What to produce → Copy everything in the forum thread about HID headlight colors from "## Psch91 (May" down to "out of them.", word for word.

** start of Supplied text **

# Beautiful Colors Of Hid !



## LIUSPEED (May 29, 2002)

5200 Kelvin









6000 Kelvin 

( pic came out more blue than in real life )










7000 Kelvin










7500 Kelvin

gorgeous arent they?


----------



## cmotek24 (Jun 15, 2002)

It does look awesome, but is that your car?


----------



## LIUSPEED (May 29, 2002)

haha .. no it just pix of HID's


----------



## Psch91 (May 18, 2002)

No offense, but most of your posts are of HID...and its getting kind of annoying? Im not trying to be an ass.


----------



## superfro86 (May 15, 2002)

HIDs rule. fuck that xenon bulb shit even though i did install them last week. Think i got the wrong ones though. I got the Sylvania coo blue ones. they look exactly like they did before but just a tad bit brighter but not worth the 30 i spent on them. might need to clean my headlight lense to get some of that yellow tint out of them.


----------



## LIUSPEED (May 29, 2002)

not most of my post are hid. other are like body kit , performance and such.


----------



## squeezinSE (Nov 15, 2002)

** end of Supplied text **
** start of Records **

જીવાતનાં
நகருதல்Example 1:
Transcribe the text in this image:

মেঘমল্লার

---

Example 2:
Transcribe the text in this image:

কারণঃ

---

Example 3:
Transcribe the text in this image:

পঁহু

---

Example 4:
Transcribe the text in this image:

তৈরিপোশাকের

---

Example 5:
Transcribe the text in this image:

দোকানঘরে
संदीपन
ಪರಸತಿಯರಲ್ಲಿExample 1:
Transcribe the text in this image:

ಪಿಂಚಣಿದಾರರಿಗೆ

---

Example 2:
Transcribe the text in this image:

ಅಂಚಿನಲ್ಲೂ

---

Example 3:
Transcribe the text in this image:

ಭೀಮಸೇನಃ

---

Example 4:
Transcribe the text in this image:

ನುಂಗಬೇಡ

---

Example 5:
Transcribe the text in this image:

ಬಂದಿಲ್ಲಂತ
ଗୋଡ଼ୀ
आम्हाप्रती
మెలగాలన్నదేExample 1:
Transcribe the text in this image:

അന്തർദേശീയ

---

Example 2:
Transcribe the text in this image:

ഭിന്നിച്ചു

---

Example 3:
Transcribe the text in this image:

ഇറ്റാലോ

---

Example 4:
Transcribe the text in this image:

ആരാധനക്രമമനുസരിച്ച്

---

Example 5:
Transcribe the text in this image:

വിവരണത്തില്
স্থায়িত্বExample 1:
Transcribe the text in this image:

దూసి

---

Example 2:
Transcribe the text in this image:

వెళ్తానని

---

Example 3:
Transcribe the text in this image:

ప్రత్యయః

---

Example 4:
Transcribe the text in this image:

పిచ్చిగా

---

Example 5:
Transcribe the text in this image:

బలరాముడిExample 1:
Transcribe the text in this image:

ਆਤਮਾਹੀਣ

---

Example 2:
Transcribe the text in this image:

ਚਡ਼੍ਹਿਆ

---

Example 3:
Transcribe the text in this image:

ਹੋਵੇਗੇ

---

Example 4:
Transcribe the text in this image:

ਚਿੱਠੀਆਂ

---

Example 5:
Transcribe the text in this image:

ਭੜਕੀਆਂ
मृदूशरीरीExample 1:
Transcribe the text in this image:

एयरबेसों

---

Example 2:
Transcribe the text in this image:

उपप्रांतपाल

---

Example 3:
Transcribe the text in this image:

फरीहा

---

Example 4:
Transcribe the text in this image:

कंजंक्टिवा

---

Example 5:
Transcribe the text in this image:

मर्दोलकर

** end of Records **
** start of Records **

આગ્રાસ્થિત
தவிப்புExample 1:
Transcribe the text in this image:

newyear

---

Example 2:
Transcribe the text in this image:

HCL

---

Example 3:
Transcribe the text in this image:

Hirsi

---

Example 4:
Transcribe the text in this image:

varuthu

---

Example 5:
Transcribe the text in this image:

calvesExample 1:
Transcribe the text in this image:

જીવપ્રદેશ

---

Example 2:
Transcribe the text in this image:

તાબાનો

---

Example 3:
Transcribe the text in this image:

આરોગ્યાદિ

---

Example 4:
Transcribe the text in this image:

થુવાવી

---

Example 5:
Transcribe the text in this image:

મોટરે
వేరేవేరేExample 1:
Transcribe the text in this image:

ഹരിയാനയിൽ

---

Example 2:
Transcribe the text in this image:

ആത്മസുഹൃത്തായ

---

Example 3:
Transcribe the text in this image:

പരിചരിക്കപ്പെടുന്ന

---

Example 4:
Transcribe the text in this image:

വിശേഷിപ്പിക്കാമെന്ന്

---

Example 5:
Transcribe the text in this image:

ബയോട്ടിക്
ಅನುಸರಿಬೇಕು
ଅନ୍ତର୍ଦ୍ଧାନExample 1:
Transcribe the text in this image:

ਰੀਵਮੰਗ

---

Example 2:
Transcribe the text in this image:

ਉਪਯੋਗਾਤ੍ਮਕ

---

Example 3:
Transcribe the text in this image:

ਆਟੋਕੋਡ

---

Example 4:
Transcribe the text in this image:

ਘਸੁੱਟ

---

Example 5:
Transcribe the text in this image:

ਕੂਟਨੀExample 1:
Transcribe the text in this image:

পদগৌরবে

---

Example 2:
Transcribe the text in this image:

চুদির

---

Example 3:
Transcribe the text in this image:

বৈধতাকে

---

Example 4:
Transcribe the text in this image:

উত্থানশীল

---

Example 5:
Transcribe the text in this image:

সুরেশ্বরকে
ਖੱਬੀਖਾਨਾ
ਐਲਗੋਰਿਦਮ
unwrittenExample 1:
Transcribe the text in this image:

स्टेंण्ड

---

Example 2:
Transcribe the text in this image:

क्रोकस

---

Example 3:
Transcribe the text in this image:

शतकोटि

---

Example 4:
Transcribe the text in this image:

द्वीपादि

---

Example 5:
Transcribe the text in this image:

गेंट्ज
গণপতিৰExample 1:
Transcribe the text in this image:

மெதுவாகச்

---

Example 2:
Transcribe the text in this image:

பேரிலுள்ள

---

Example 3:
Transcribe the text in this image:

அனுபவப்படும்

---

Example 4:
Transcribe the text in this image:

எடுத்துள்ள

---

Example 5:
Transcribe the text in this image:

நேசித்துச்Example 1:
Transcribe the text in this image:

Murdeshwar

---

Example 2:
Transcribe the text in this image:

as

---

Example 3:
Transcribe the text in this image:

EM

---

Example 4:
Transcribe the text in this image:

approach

** end of Records **

Answer in full →
## Psch91 (May 18, 2002)

No offense, but most of your posts are of HID...and its getting kind of annoying? Im not trying to be an ass.


----------



## superfro86 (May 15, 2002)

HIDs rule. fuck that xenon bulb shit even though i did install them last week. Think i got the wrong ones though. I got the Sylvania coo blue ones. they look exactly like they did before but just a tad bit brighter but not worth the 30 i spent on them. might need to clean my headlight lense to get some of that yellow tint out of them.